Robert Clarke

Personal information
- Full name: Robert Wakefield Clarke
- Born: 22 April 1924 Finedon, Northamptonshire, England
- Died: 3 August 1981 (aged 57) Sherborne, Dorset, England
- Batting: Left-handed
- Bowling: Left-arm fast
- Relations: Terry Freeman (cousin)

Domestic team information
- 1947–1957: Northamptonshire

Career statistics
| Competition | FC |
| Matches | 212 |
| Runs scored | 2,745 |
| Batting average | 15.33 |
| 100s/50s | 0/6 |
| Top score | 56 |
| Balls bowled | 35,403 |
| Wickets | 484 |
| Bowling average | 34.60 |
| 5 wickets in innings | 16 |
| 10 wickets in match | 1 |
| Best bowling | 8/26 |
| Catches/stumpings | 150/– |
- Source: Cricinfo, 6 June 2025

= Robert Clarke (cricketer) =

English cricketer

Robert Wakefield Clarke (22 April 1924 – 3 August 1981) was an English cricketer who played first-class cricket for Northamptonshire from 1947 to 1957.

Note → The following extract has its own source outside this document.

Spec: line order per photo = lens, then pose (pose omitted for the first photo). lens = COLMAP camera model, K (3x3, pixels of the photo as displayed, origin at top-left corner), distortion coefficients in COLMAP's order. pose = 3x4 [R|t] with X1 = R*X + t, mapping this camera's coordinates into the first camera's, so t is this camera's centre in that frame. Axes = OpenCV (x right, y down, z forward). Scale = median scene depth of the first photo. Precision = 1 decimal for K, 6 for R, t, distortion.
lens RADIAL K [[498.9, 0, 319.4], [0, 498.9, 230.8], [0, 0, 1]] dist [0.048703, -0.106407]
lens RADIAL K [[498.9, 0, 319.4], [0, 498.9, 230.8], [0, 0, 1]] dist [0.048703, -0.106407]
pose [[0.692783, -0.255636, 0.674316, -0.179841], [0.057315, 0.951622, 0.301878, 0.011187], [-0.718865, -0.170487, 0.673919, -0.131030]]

Born in Finedon, Northamptonshire, Clarke appeared in 212 first-class matches as a left-arm fast bowler and left-handed lower-order batsman. He took 484 first-class wickets with a best performance of eight for 26, and scored 2,745 runs with a highest score of 56, one of six half-centuries.

After his playing career he became a coach, coaching successively at the Royal Naval College, Dartmouth, Christ's Hospital and Sherborne School.